* EXERCISE INSTRUCTIONS *
Reproduce the entire listing exactly. Leave the pictures out.

[THE RECORDS Boundary: Start]

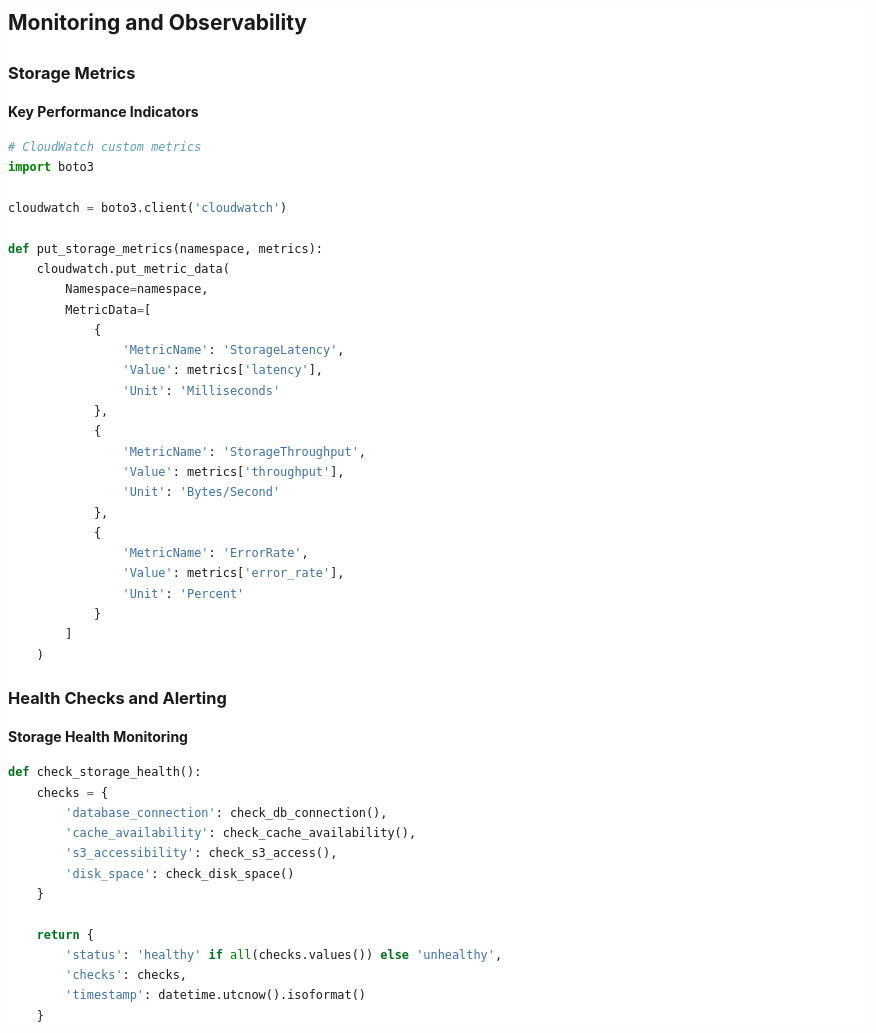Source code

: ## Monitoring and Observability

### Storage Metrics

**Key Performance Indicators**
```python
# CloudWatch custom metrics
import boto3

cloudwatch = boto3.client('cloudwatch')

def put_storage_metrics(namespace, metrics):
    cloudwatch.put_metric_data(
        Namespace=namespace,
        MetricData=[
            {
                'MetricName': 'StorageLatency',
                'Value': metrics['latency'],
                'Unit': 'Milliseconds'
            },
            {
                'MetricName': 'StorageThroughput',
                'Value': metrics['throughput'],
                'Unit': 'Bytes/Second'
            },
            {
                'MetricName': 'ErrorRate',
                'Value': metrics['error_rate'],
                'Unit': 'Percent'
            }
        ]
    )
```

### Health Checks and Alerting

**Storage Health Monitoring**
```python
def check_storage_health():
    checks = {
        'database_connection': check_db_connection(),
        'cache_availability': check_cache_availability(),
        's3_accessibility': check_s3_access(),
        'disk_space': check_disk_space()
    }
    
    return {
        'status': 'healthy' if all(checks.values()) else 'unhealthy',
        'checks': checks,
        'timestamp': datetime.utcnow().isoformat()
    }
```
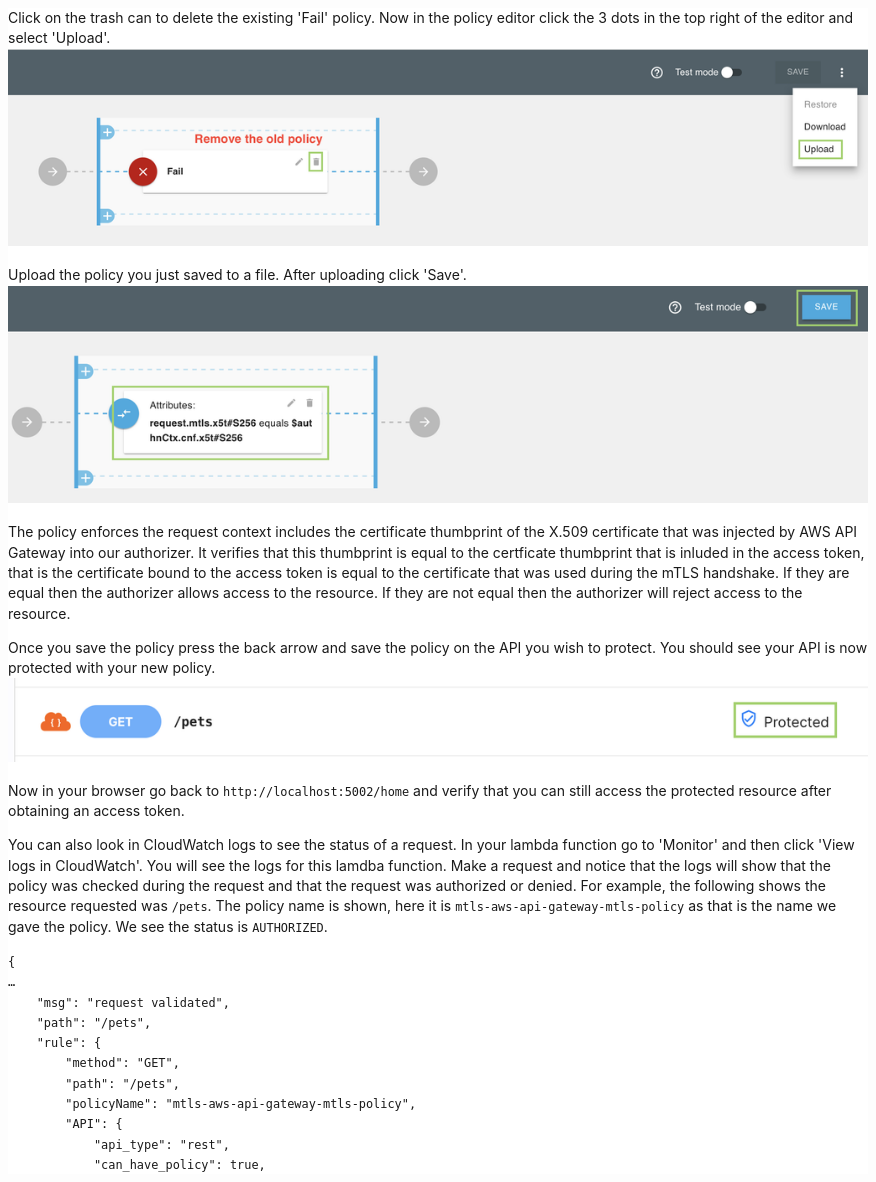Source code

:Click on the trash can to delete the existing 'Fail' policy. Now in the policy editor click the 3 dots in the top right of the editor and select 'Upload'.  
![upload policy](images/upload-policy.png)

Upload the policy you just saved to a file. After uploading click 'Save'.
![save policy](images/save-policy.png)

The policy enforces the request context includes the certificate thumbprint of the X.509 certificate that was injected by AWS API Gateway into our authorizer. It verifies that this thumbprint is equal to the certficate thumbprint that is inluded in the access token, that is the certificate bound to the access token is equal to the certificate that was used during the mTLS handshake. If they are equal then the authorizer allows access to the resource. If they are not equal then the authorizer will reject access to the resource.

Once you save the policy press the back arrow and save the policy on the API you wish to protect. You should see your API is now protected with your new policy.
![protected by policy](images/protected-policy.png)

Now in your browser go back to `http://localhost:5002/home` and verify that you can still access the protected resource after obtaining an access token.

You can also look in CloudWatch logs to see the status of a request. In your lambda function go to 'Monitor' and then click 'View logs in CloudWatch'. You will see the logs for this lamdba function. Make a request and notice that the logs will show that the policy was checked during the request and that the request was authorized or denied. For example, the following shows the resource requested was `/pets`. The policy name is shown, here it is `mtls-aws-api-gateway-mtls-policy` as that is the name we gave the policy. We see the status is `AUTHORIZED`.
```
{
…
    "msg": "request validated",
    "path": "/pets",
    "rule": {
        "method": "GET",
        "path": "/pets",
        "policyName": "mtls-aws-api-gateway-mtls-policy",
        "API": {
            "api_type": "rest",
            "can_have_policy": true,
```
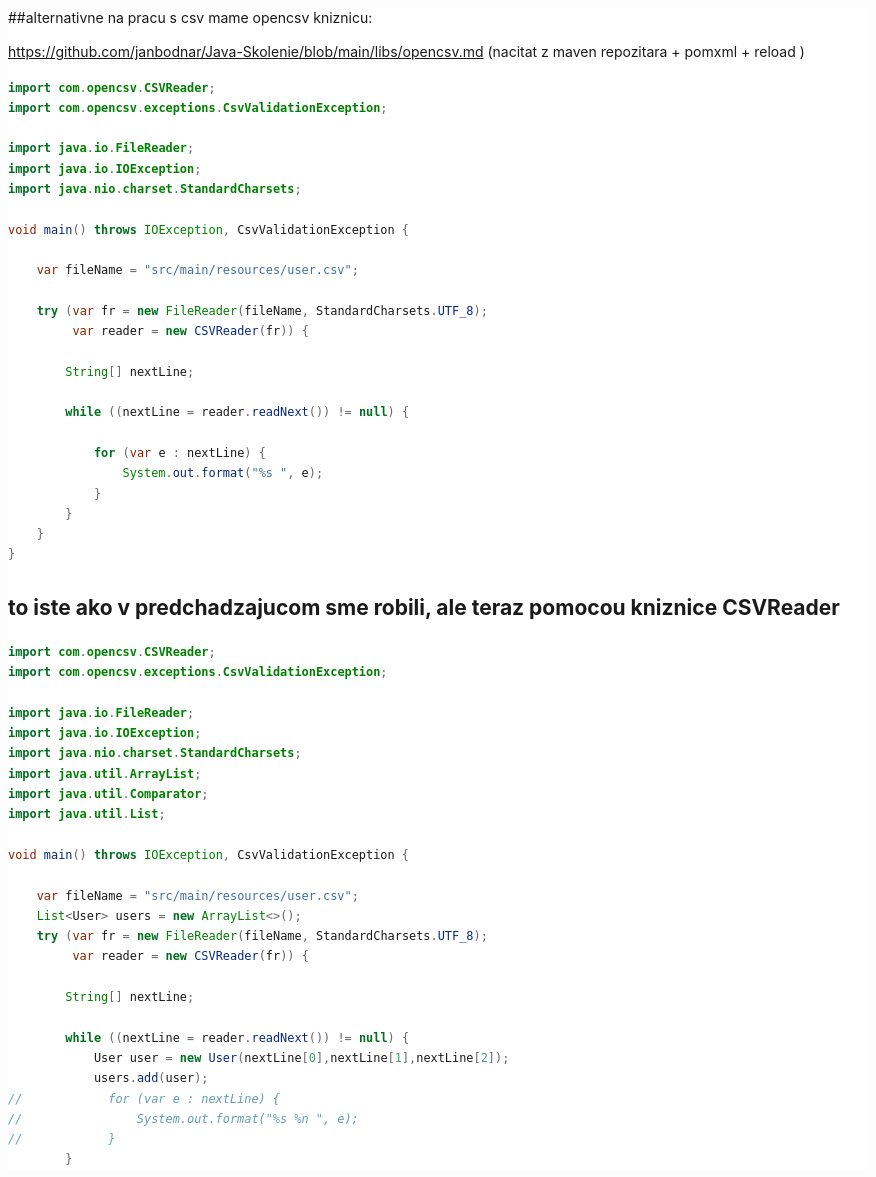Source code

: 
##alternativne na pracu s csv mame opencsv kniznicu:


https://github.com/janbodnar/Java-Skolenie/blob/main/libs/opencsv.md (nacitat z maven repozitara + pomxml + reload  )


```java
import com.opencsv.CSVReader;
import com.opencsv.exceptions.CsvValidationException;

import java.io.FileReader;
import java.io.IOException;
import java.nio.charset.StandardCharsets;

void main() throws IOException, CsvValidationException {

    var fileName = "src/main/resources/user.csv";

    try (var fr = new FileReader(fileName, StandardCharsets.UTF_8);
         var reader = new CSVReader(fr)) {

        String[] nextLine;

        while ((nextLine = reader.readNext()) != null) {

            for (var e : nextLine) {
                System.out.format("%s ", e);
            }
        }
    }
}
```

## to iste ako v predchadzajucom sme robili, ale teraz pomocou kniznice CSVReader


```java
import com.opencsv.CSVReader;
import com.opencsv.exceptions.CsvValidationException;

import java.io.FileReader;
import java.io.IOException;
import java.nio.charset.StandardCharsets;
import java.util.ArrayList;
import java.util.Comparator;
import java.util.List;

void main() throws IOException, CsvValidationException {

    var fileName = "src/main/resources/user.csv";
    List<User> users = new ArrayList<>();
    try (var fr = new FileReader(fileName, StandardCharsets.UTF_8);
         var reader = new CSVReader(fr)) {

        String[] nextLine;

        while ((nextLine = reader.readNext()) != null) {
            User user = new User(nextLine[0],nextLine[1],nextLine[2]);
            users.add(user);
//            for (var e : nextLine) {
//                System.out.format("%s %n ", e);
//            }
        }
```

[THE RECORDS Boundary: End]

* REPLY TO THE TASK *
Source code

: ## Monitoring and Observability

### Storage Metrics

**Key Performance Indicators**
```python
# CloudWatch custom metrics
import boto3

cloudwatch = boto3.client('cloudwatch')

def put_storage_metrics(namespace, metrics):
    cloudwatch.put_metric_data(
        Namespace=namespace,
        MetricData=[
            {
                'MetricName': 'StorageLatency',
                'Value': metrics['latency'],
                'Unit': 'Milliseconds'
            },
            {
                'MetricName': 'StorageThroughput',
                'Value': metrics['throughput'],
                'Unit': 'Bytes/Second'
            },
            {
                'MetricName': 'ErrorRate',
                'Value': metrics['error_rate'],
                'Unit': 'Percent'
            }
        ]
    )
```

### Health Checks and Alerting

**Storage Health Monitoring**
```python
def check_storage_health():
    checks = {
        'database_connection': check_db_connection(),
        'cache_availability': check_cache_availability(),
        's3_accessibility': check_s3_access(),
        'disk_space': check_disk_space()
    }
    
    return {
        'status': 'healthy' if all(checks.values()) else 'unhealthy',
        'checks': checks,
        'timestamp': datetime.utcnow().isoformat()
    }
```
Source code

:Click on the trash can to delete the existing 'Fail' policy. Now in the policy editor click the 3 dots in the top right of the editor and select 'Upload'.  
![upload policy](images/upload-policy.png)

Upload the policy you just saved to a file. After uploading click 'Save'.
![save policy](images/save-policy.png)

The policy enforces the request context includes the certificate thumbprint of the X.509 certificate that was injected by AWS API Gateway into our authorizer. It verifies that this thumbprint is equal to the certficate thumbprint that is inluded in the access token, that is the certificate bound to the access token is equal to the certificate that was used during the mTLS handshake. If they are equal then the authorizer allows access to the resource. If they are not equal then the authorizer will reject access to the resource.

Once you save the policy press the back arrow and save the policy on the API you wish to protect. You should see your API is now protected with your new policy.
![protected by policy](images/protected-policy.png)

Now in your browser go back to `http://localhost:5002/home` and verify that you can still access the protected resource after obtaining an access token.

You can also look in CloudWatch logs to see the status of a request. In your lambda function go to 'Monitor' and then click 'View logs in CloudWatch'. You will see the logs for this lamdba function. Make a request and notice that the logs will show that the policy was checked during the request and that the request was authorized or denied. For example, the following shows the resource requested was `/pets`. The policy name is shown, here it is `mtls-aws-api-gateway-mtls-policy` as that is the name we gave the policy. We see the status is `AUTHORIZED`.
```
{
…
    "msg": "request validated",
    "path": "/pets",
    "rule": {
        "method": "GET",
        "path": "/pets",
        "policyName": "mtls-aws-api-gateway-mtls-policy",
        "API": {
            "api_type": "rest",
            "can_have_policy": true,
```
Source code

: 
##alternativne na pracu s csv mame opencsv kniznicu:


https://github.com/janbodnar/Java-Skolenie/blob/main/libs/opencsv.md (nacitat z maven repozitara + pomxml + reload  )


```java
import com.opencsv.CSVReader;
import com.opencsv.exceptions.CsvValidationException;

import java.io.FileReader;
import java.io.IOException;
import java.nio.charset.StandardCharsets;

void main() throws IOException, CsvValidationException {

    var fileName = "src/main/resources/user.csv";

    try (var fr = new FileReader(fileName, StandardCharsets.UTF_8);
         var reader = new CSVReader(fr)) {

        String[] nextLine;

        while ((nextLine = reader.readNext()) != null) {

            for (var e : nextLine) {
                System.out.format("%s ", e);
            }
        }
    }
}
```

## to iste ako v predchadzajucom sme robili, ale teraz pomocou kniznice CSVReader


```java
import com.opencsv.CSVReader;
import com.opencsv.exceptions.CsvValidationException;

import java.io.FileReader;
import java.io.IOException;
import java.nio.charset.StandardCharsets;
import java.util.ArrayList;
import java.util.Comparator;
import java.util.List;

void main() throws IOException, CsvValidationException {

    var fileName = "src/main/resources/user.csv";
    List<User> users = new ArrayList<>();
    try (var fr = new FileReader(fileName, StandardCharsets.UTF_8);
         var reader = new CSVReader(fr)) {

        String[] nextLine;

        while ((nextLine = reader.readNext()) != null) {
            User user = new User(nextLine[0],nextLine[1],nextLine[2]);
            users.add(user);
//            for (var e : nextLine) {
//                System.out.format("%s %n ", e);
//            }
        }
```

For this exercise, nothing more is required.